I have lived in the same one traffic-light town my entire life. I grew up with the same kids, and graduated from a class of just under thirty students. The local restaurant waiters know what I’ll order, and I know all the gas station workers by name. Everybody knows everybody and everybody knows everything about everyone. Sometimes people even know things about you before you know it about yourself. The church ladies gossip, the high school moms talk about the parties their kids “didn’t attend”, and the teachers talk bad about the students almost as much as the kids do about them. I grew up in the definition of small town America.
In small town America it’s hard having a secret. It’s even harder when everyone knows your secret except you. This was true for me when I started to come out to people. It seemed as though every single person I told said they had already known; that it was obvious. Apparently, clues had always been present, like how I went to a church function and painted a rainbow on my hand with face paint.
I wasn’t a sheltered kid by any means. I grew up watching Rupaul’s Drag Race. I knew who, as my church called them, ‘the gays’ were. I heard the ‘gays will burn in hell’ speech from my church starting at a very young age. Maybe this is what deterred me from church, but the overall feeling of being different in a small town is like the feeling of being a rat trapped in a cage with a candle burning under it. There is a sense of desperation to escape, a constant need to be moving and always looking over your shoulder. I was so afraid of what people said and thought, because even if someone tried to tell you differently, people talked.

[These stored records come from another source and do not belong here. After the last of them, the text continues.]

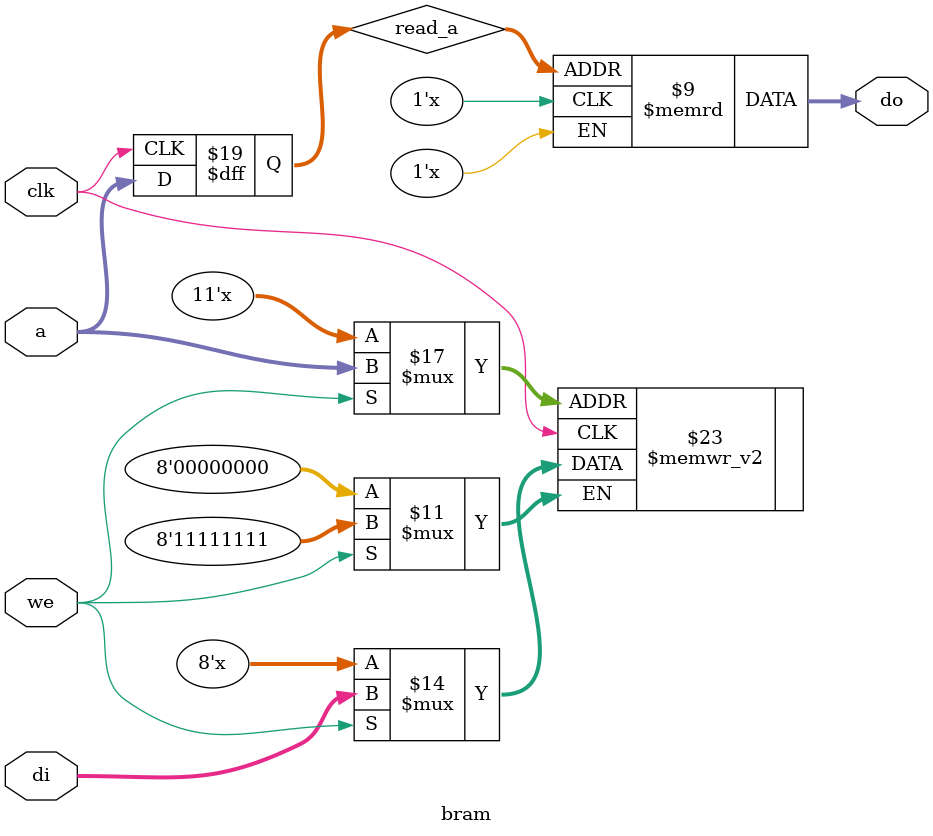
<source format=v>
module bram(clk, we, a, di, do);

input	clk;
input	we;
input	[10:0] a;
input	[7:0] di;
output	[7:0] do;
reg	[7:0] ram [63:0];
reg	[10:0] read_a;

always @(posedge clk) begin
	if (we)
		ram[a] <= di;
	read_a <= a;
end

assign do = ram[read_a];

endmodule

</source>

I officially came out to my parents in middle school. The first thing that came out of my mother’s mouth when I told her I liked girls was ‘No, I want grandkids.’ A few weeks later, she admitted she had always known, apparently since kindergarten. She said the way I held my friend’s hand was different than other little girls. I don’t know if you can necessarily tell if a girl is gay in kindergarten, but I think it was just my mother’s way of trying to be accepting. Yet, as I got older and began dating, things were again said between us. My first ever relationship was with a boy, and one of the first things my mom said to me when she found out was ‘You’ve got to pick because you can’t have both [boys and girls].’ Then, a few weeks later, when I was meeting my first boyfriend’s grandmother, he told me not to mention the fact I liked girls because she was very catholic. I was again forced to hide a side of me, a secret to be kept.
I later went to my sophomore year prom with a girl. While this had been done before in the history of the school, it was still a scary experience for me. It felt as though every single person in that gym was willing me to burn in hell as soon as they saw my fingers interlaced with a person of the same sex.
The worst part about living in a small town and being a lesbian is that people don’t ever say anything to you, they just stare. No one says anything when I hold my girlfriend’s hand. No one says anything when I kiss her goodbye. They simply stare and think and whisper to their friends, all because I’m different. They don’t say anything, and I guess that’s progress. However, not saying things and simply staring can be just as hurtful as saying something. You know it’s there, the disgust, the rejection, hiding just beneath the surface.
In an ever evolving world, people need to understand the pain and hurt caused by their judgmental silence. Our world would be a better place for everyone if people spoke with love instead of hate.